Legal liability may attach to the physician who does not adhere
to the directives of the proper party. Physicians may be held liable
for a wrongful death or the costs of a wrongful life. The latter
term applies when unwanted treatment is given to a patient to sustain his
or her life.
A competent patient without exception should direct his or her
own care. Controversy may occur when a patient is incompetent. For
incompetent patients, a bona fide living will is a mandatory health-care
directive. The physician must adhere to these guidelines, which
are the expressed intention of the patient. A bona fide living will
trumps the judgment of any third party.
Drs. Capozzi and Rhodes define a surrogate as "someone
who can be called upon to make health-care decisions on behalf of
a patient when the patient lacks the capacity to make those decisions." By
this definition, a surrogate may be the person legally designated
by the patient as having the durable power of attorney over health
care, a state law-mandated "next of kin," or a
court-appointed conservator. As Capozzi and Rhodes point out, even surrogates
with legal clout may be challenged. The person who has durable power
of attorney must also follow the expressed advance directives of
the patient unless the patient can state otherwise. Statutes with
the next-of-kin order usually are in play to resolve conflicts when
there is no living will or power of attorney. A court-appointed
conservator may also be used to resolve conflicts. In my geographic
area, the term surrogate usually applies when there is no legal
designate. Most often, an individual is designated by family consensus
to make decisions. A spouse does this most commonly, but children
or parents are often surrogates. Most states with the next-of-kin
statute allow family members to abdicate their decision-making status.

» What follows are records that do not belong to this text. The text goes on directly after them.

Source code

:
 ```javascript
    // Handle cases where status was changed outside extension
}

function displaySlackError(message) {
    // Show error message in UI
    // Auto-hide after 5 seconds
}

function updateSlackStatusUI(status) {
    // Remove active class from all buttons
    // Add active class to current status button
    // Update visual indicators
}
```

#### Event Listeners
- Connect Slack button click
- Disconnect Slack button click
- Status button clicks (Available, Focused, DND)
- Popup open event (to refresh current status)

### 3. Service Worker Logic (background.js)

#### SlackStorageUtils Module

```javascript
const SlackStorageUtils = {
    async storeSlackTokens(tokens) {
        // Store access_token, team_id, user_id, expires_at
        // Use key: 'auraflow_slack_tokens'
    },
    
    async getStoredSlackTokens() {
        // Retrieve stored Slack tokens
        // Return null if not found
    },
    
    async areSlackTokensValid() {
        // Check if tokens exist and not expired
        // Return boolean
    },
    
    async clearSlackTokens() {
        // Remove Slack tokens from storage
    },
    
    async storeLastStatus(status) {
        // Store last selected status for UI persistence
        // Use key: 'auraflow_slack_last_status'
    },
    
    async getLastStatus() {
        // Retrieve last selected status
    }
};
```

Drs. Capozzi and Rhodes define paternalism as "a physician’s
decision to act for a patient’s good without regard for
the patient’s conception of what would be good in the given
situation." My legal opinion would be to avoid paternalism
unless time is of the essence. If time is not of the essence, I would
recommend appealing to the court to obtain the authority before
proceeding with any treatment that would be contrary to the patient’s
wishes. If paternalism is to be used, the physician should explicitly
document his or her reasoning.
Conflicts may occur when interested third parties challenge the
authenticity of a living will, power of attorney, or family decision-maker.
Physicians should look to hospital ethics boards, hospital counsel,
and/or the courts to resolve these conflicts. When time
is of the essence, the physician must still show due diligence and
exercise reasonable judgment. This judgment should be documented contemporaneously.
Physicians have a duty to their patients to follow the
proper directives and to find the proper health-care decision-maker.